Problem: Leaves roll downwards, but there is no yellowing or stunting.
Solution: This just looks odd, but the fruit yield will not be affected.
Problem: Plants that grow very slowly and either don't set blooms or the blooms drop off are suffering from weather that is too cool.
Solution: Wait until warmer weather to plant, or provide hot caps to concentrate the warmth.
Problem: When mature plants are lush but no fruit sets, too much nitrogen is likely the problem.
Solution: Incorporate a balanced fertilizer when planting, and side-dress several times during the growing season with a low-nitrogen fertilizer.
Problem: Pepper blossoms or young fruit drop when plants have been stressed from lack of water, heat above 85 degrees, too many mature fruits not yet harvested, or magnesium deficiency.
Solution: Peppers are only moderately deep rooted and recover slowly from drought injury.

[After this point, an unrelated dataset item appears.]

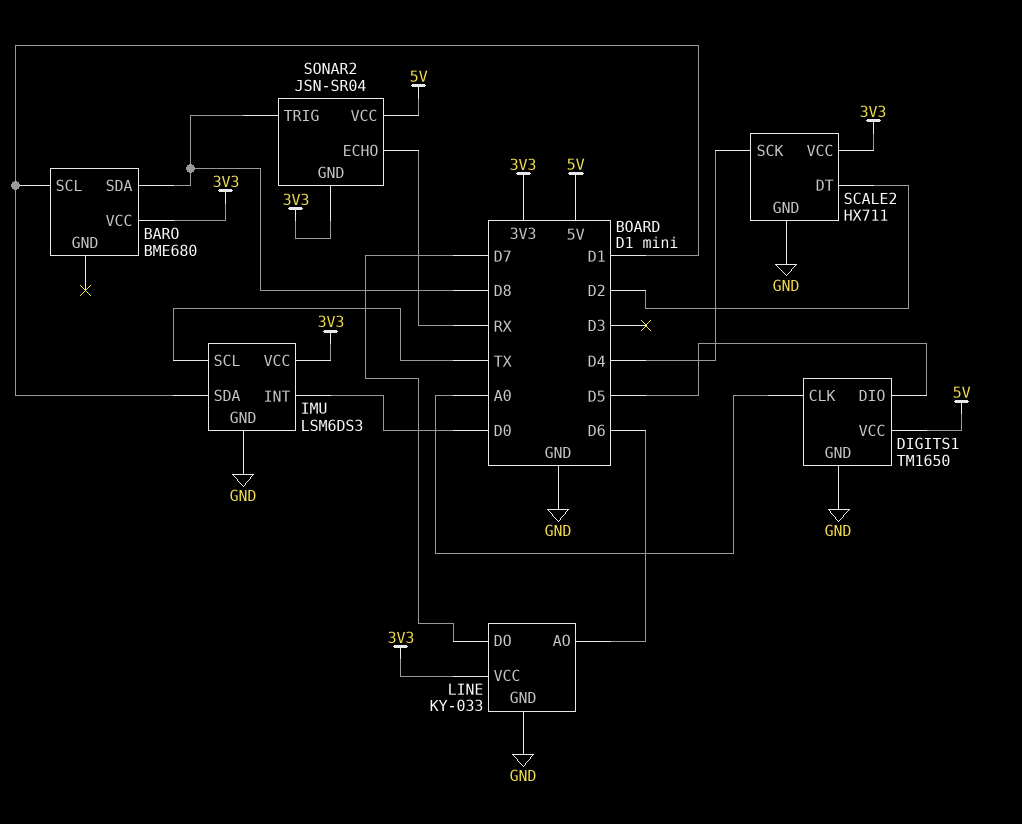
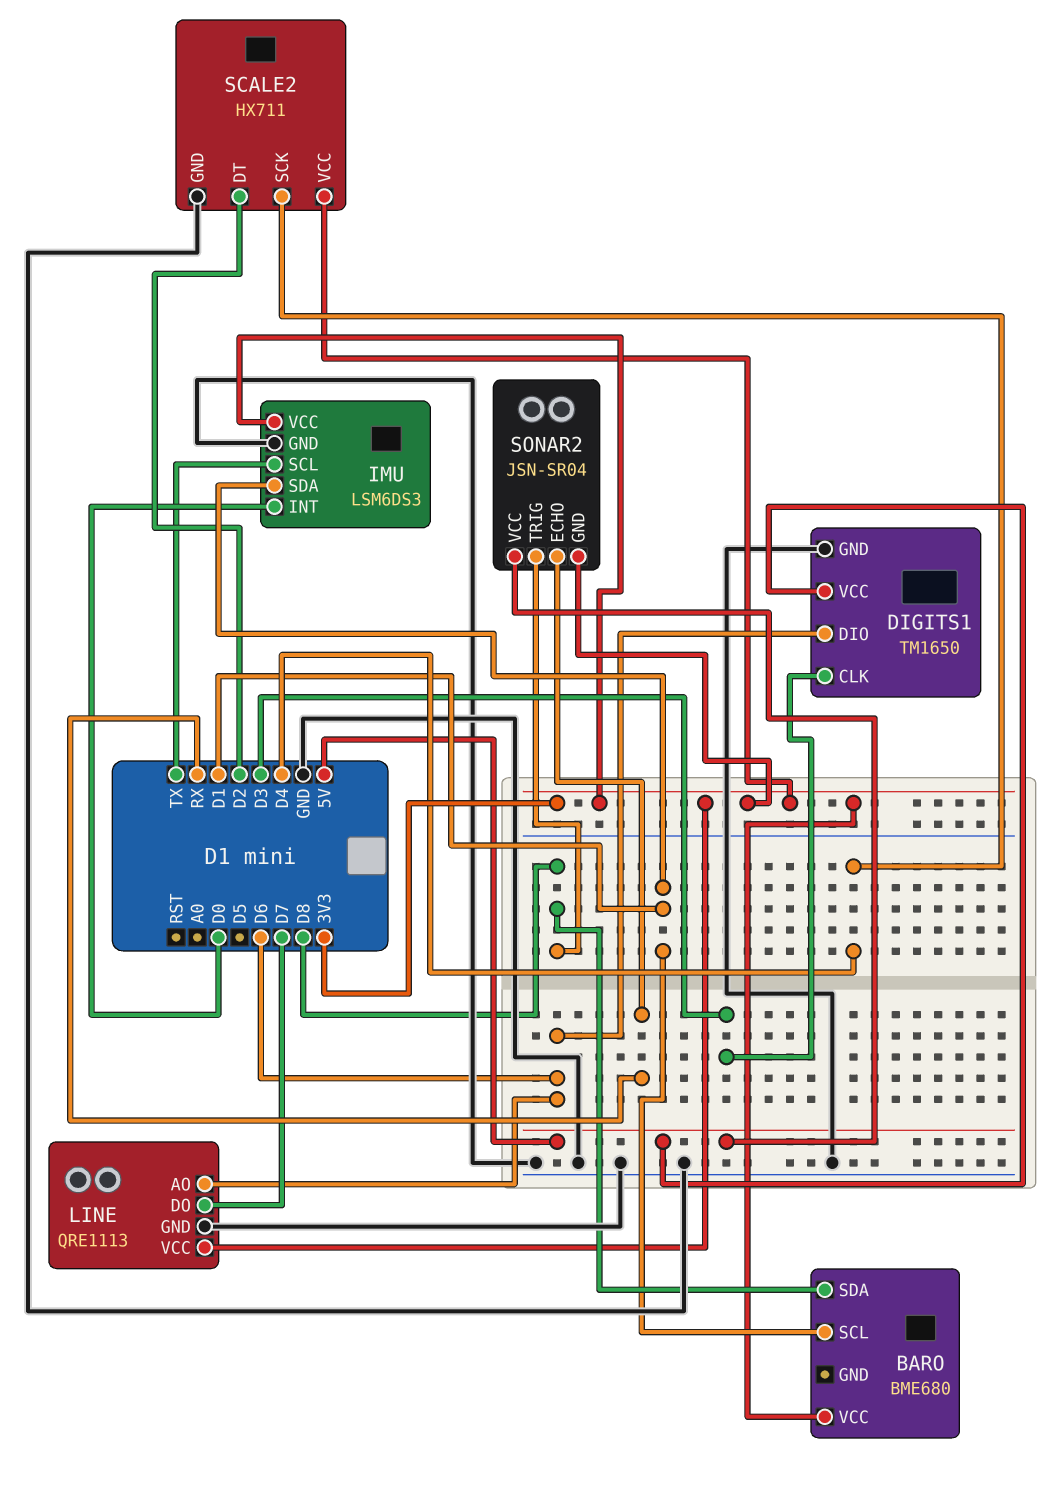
DIGITS1 pin CLK: A0 -> D3
DIGITS1 pin DIO: D5 -> D6
LINE: KY-033 -> QRE1113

Harvest fruits, and blossoms will begin setting again. A solution of 1 tablespoon of Epsom salts to 1 quart of water sprayed onto leaves and blossoms several times through the bearing season will provide magnesium and aid fruit set.
Problem: Peppers may be eaten from the inside by pepper maggots.
Solution: Destroy the affected fruit. Spray adult flies (yellow with brown bands on wings) with rotenone before they lay eggs in the peppers.
Problem: Eggplant fruits have brownish spots of rot that are especially severe during wet weather.
Solution: Plant resistant varieties. Rotate so that they are not grown on same soil more frequently than once every four years.